Creative Intelligence made this short-list for best books in 2013 on innovation and creativity. CEO-Read focuses on books for businesss execs and managers who want to raise their creativity game. Is that you?
http://blog.800ceoread.com/2013/12/13/the-2013-800-ceo-read-business-book-awards-shortlist-innovation-creativity/
I’m in good company on the list. David and Tom Kelley’s Creative Confidence is on the list as well.
Back in 2010, IBM did a global survey of 1500 CEOs. For the first time, the CEOs said that creativity was the most important leadership ability. Creativity is more important today for senior managers than operations, marketing or strategy.
Leadership plays two central roles in promoting creativity. First, CEOs must understand what is meaningful to their companies’ customers. This is not the same thing as conventional strategy. Knowing what Frank Knight, the Chicago School of Economics founder called “higher order wants,” not just needs, is key in orienting your business. Lou Gerstner saved IBM in the 1980s by talking with its customers and discovering that they wanted help, not heavy metal big computers, from IBM. He turned it into a service company.
Knowing how to mine meaning is a key creative competency.

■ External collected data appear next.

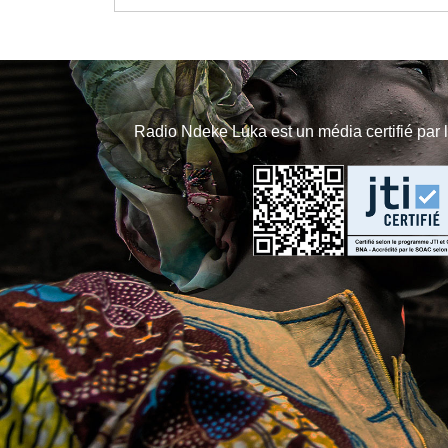
Radio Ndeke Luka est un média certifié par 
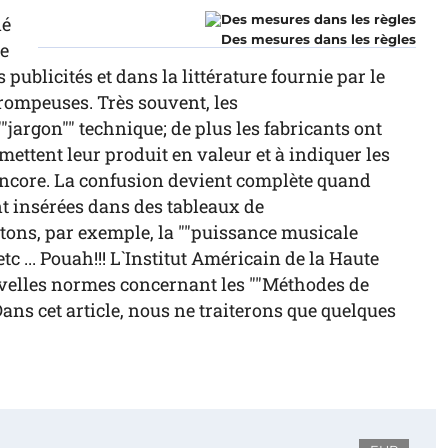
né
Des mesures dans les règles
ue
publicités et dans la littérature fournie par le
trompeuses. Très souvent, les
argon"" technique; de plus les fabricants ont
 mettent leur produit en valeur et à indiquer les
et encore. La confusion devient complète quand
nt insérées dans des tableaux de
itons, par exemple, la ""puissance musicale
 etc ... Pouah!!! L`Institut Américain de la Haute
uvelles normes concernant les ""Méthodes de
ans cet article, nous ne traiterons que quelques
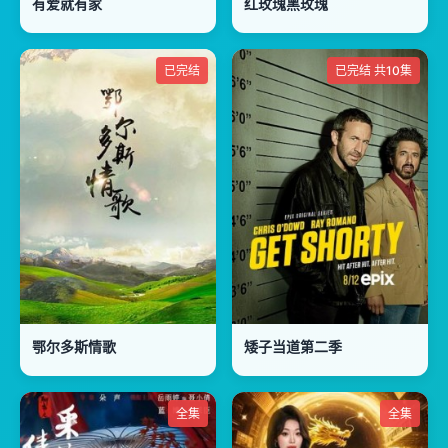
有爱就有家
红玫瑰黑玫瑰
已完结
已完结 共10集
鄂尔多斯情歌
矮子当道第二季
全集
全集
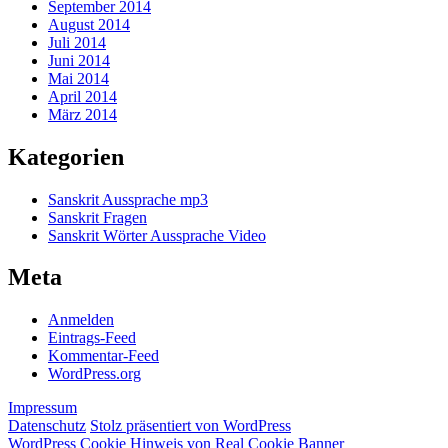
September 2014
August 2014
Juli 2014
Juni 2014
Mai 2014
April 2014
März 2014
Kategorien
Sanskrit Aussprache mp3
Sanskrit Fragen
Sanskrit Wörter Aussprache Video
Meta
Anmelden
Eintrags-Feed
Kommentar-Feed
WordPress.org
Impressum
Datenschutz
Stolz präsentiert von WordPress
WordPress Cookie Hinweis von Real Cookie Banner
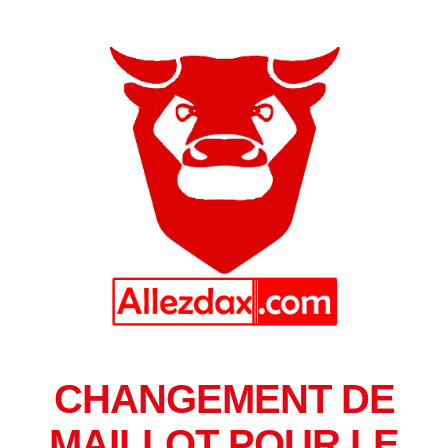
CHANGEMENT DE
MAILLOT POUR LE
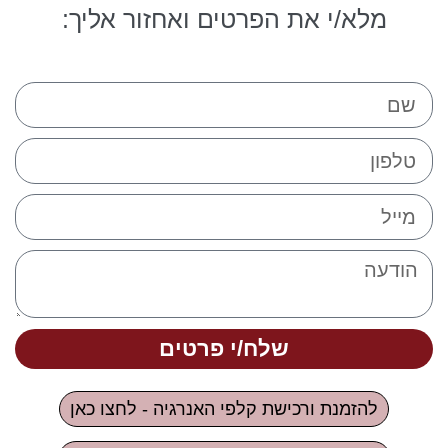
מלא/י את הפרטים ואחזור אליך:
שלח/י פרטים
להזמנת ורכישת קלפי האנרגיה - לחצו כאן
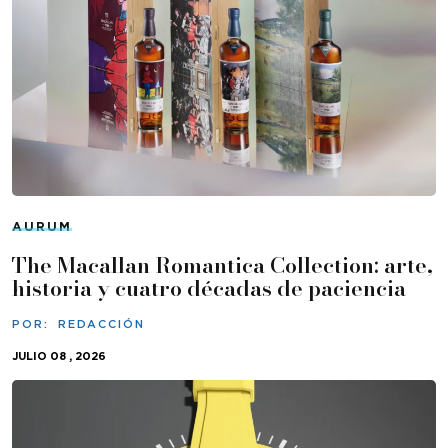
AURUM
The Macallan Romantica Collection: arte,
historia y cuatro décadas de paciencia
POR:
REDACCIÓN
JULIO 08 , 2026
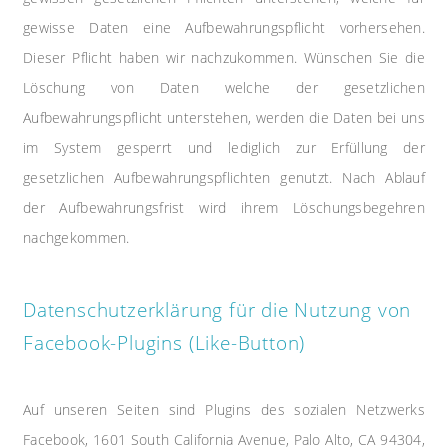
gewisse Daten eine Aufbewahrungspflicht vorhersehen.
Dieser Pflicht haben wir nachzukommen. Wünschen Sie die
Löschung von Daten welche der gesetzlichen
Aufbewahrungspflicht unterstehen, werden die Daten bei uns
im System gesperrt und lediglich zur Erfüllung der
gesetzlichen Aufbewahrungspflichten genutzt. Nach Ablauf
der Aufbewahrungsfrist wird ihrem Löschungsbegehren
nachgekommen.
Datenschutzerklärung für die Nutzung von
Facebook-Plugins (Like-Button)
Auf unseren Seiten sind Plugins des sozialen Netzwerks
Facebook, 1601 South California Avenue, Palo Alto, CA 94304,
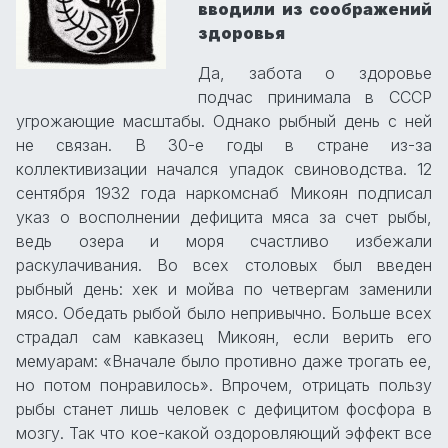
вводили из соображений
здоровья
Да, забота о здоровье
подчас принимала в СССР
угрожающие масштабы. Однако рыбный день с ней
не связан. В 30-е годы в стране из-за
коллективизации начался упадок свиноводства. 12
сентября 1932 года наркомснаб Микоян подписал
указ о восполнении дефицита мяса за счет рыбы,
ведь озера и моря счастливо избежали
раскулачивания. Во всех столовых был введен
рыбный день: хек и мойва по четвергам заменили
мясо. Обедать рыбой было непривычно. Больше всех
страдал сам кавказец Микоян, если верить его
мемуарам: «Вначале было противно даже трогать ее,
но потом понравилось». Впрочем, отрицать пользу
рыбы станет лишь человек с дефицитом фосфора в
мозгу. Так что кое-какой оздоровляющий эффект все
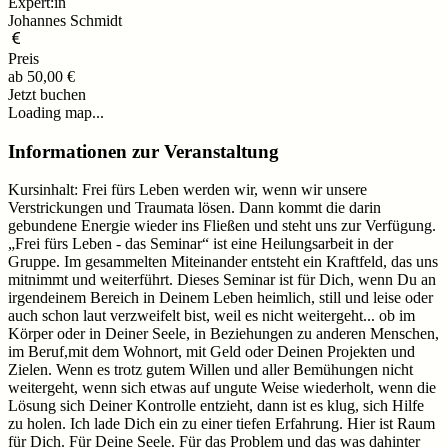
Expert:in
Johannes Schmidt
Preis
ab
50,00 €
Jetzt buchen
Loading map...
Informationen zur Veranstaltung
Kursinhalt: Frei fürs Leben werden wir, wenn wir unsere
Verstrickungen und Traumata lösen. Dann kommt die darin
gebundene Energie wieder ins Fließen und steht uns zur Verfügung.
„Frei fürs Leben - das Seminar“ ist eine Heilungsarbeit in der
Gruppe. Im gesammelten Miteinander entsteht ein Kraftfeld, das uns
mitnimmt und weiterführt. Dieses Seminar ist für Dich, wenn Du an
irgendeinem Bereich in Deinem Leben heimlich, still und leise oder
auch schon laut verzweifelt bist, weil es nicht weitergeht... ob im
Körper oder in Deiner Seele, in Beziehungen zu anderen Menschen,
im Beruf,mit dem Wohnort, mit Geld oder Deinen Projekten und
Zielen. Wenn es trotz gutem Willen und aller Bemühungen nicht
weitergeht, wenn sich etwas auf ungute Weise wiederholt, wenn die
Lösung sich Deiner Kontrolle entzieht, dann ist es klug, sich Hilfe
zu holen. Ich lade Dich ein zu einer tiefen Erfahrung. Hier ist Raum
für Dich. Für Deine Seele. Für das Problem und das was dahinter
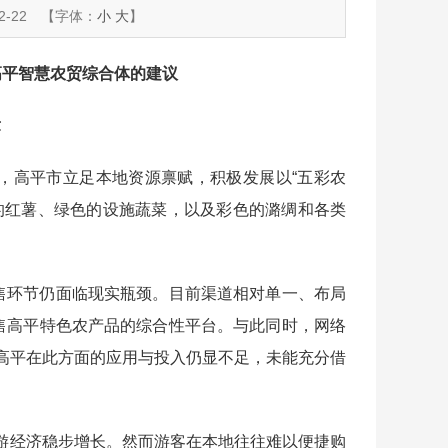
-22
【字体：
小
大
】
高平智慧农贸综合体的建议
章
施，高平市立足本地资源禀赋，积极发展以“五彩农
的红薯、绿色的设施蔬菜，以及彩色的潞绸和各类
销售环节仍面临现实瓶颈。目前渠道相对单一、布局
销售高平特色农产品的综合性平台。与此同时，网络
高平在此方面的应用与投入仍显不足，未能充分借
游经济稳步增长。然而游客在本地往往难以便捷购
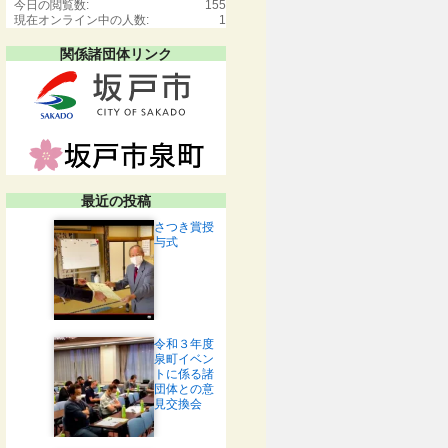
今日の閲覧数:
155
現在オンライン中の人数:
1
関係諸団体リンク
最近の投稿
さつき賞授
与式
令和３年度
泉町イベン
トに係る諸
団体との意
見交換会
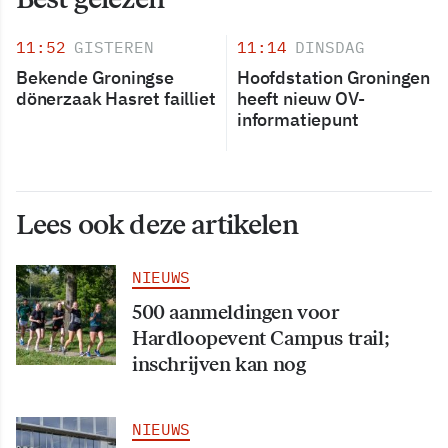
11:52
GISTEREN
11:14
DINSDAG
Bekende Groningse
Hoofdstation Groningen
dönerzaak Hasret failliet
heeft nieuw OV-
informatiepunt
Lees ook deze artikelen
NIEUWS
500 aanmeldingen voor
Hardloopevent Campus trail;
inschrijven kan nog
NIEUWS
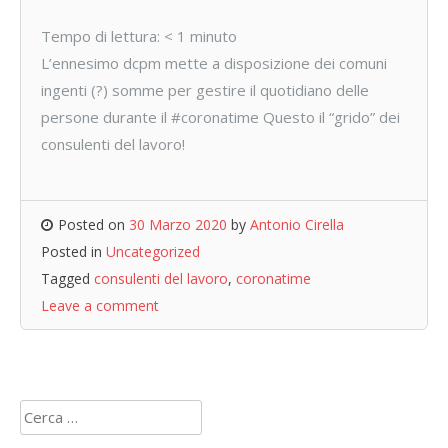
Tempo di lettura:
< 1
minuto
L’ennesimo dcpm mette a disposizione dei comuni
ingenti (?) somme per gestire il quotidiano delle
persone durante il #coronatime Questo il “grido” dei
consulenti del lavoro!
Posted on
30 Marzo 2020
by
Antonio Cirella
Posted in
Uncategorized
Tagged
consulenti del lavoro
,
coronatime
Leave a comment
Ricerca
per:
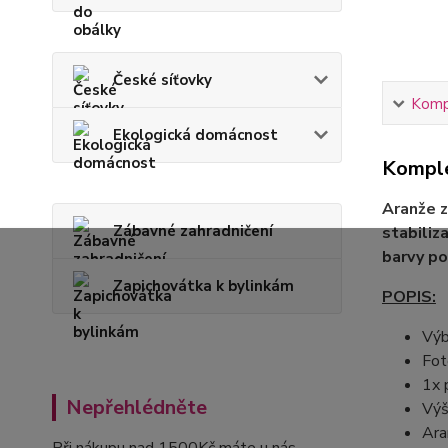
České síťovky
Kompl
Ekologická domácnost
Komple
Aranže z
Zábavné zahradničení
stabiliz
barvy po
Zapichovátka k bylinkám
POPIS:
Výb
Fot
1x 
Nepřehlédněte
Výš
Ara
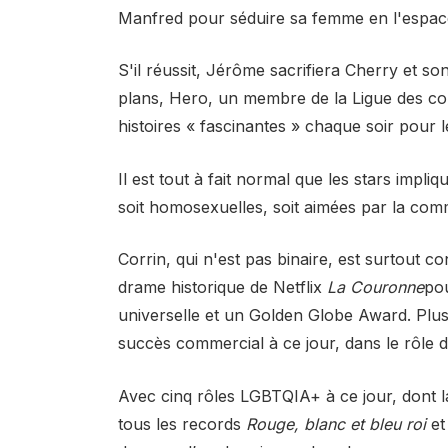
Manfred pour séduire sa femme en l'espace
S'il réussit, Jérôme sacrifiera Cherry et s
plans, Hero, un membre de la Ligue des con
histoires « fascinantes » chaque soir pour le
Il est tout à fait normal que les stars imp
soit homosexuelles, soit aimées par la co
Corrin, qui n'est pas binaire, est surtout c
drame historique de Netflix
La Couronne
pou
universelle et un Golden Globe Award. Plus 
succès commercial à ce jour, dans le rôl
Avec cinq rôles LGBTQIA+ à ce jour, dont l
tous les records
Rouge, blanc et bleu roi
et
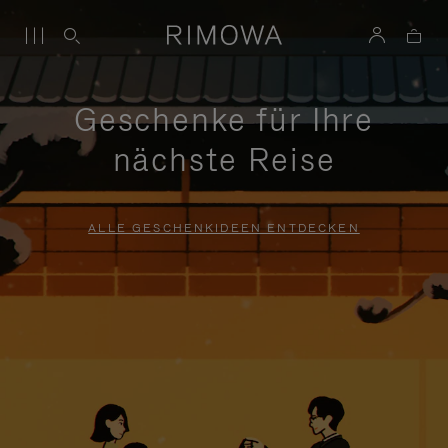
Geschenke für Ihre
nächste Reise
ALLE GESCHENKIDEEN ENTDECKEN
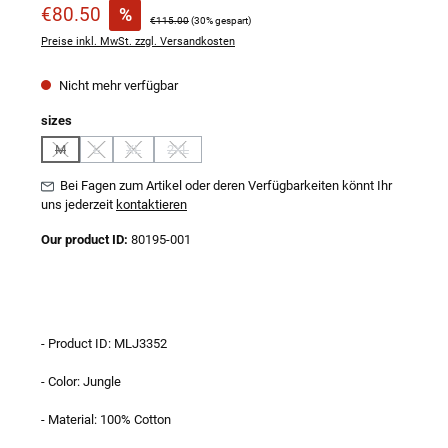
Verkaufspreis:
€80.50
%
Regulärer Preis:
€115.00
(30% gespart)
Preise inkl. MwSt. zzgl. Versandkosten
Nicht mehr verfügbar
auswählen
sizes
M
L
XL
2XL
(Diese Option ist zurzeit nicht verfügbar.)
(Diese Option ist zurzeit nicht verfügbar.)
(Diese Option ist zurzeit nicht verfügbar.)
(Diese Option ist zurzeit nicht verfügbar.)
Bei Fagen zum Artikel oder deren Verfügbarkeiten könnt Ihr
uns jederzeit
kontaktieren
Our product ID:
80195-001
- Product ID: MLJ3352
- Color: Jungle
- Material: 100% Cotton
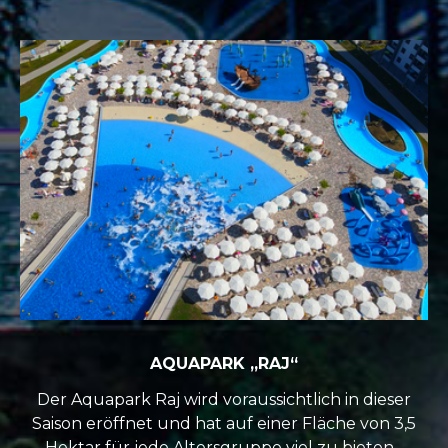
AQUAPARK „RAJ“
Der Aquapark Raj wird voraussichtlich in dieser
Saison eröffnet und hat auf einer Fläche von 3,5
Hektar für jede Altersgruppe viel zu bieten...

Second, curating creativity and then scaling what offers the most value and the greatest chance of success is a key CEO/leadership capability. Nearly all the great labs and great companies that innovate well have terrific curators of creativity who supply finance, markets and the making stuff to what they believe will provide value. In the art world, these curators are patrons. In sports, coaches. In startups, venture capitalists (or crowdfunders as in Kickstarter).
My thanks tot he curators at CEO-Read for including Creative Intelligence in their list of Best Books for 2013.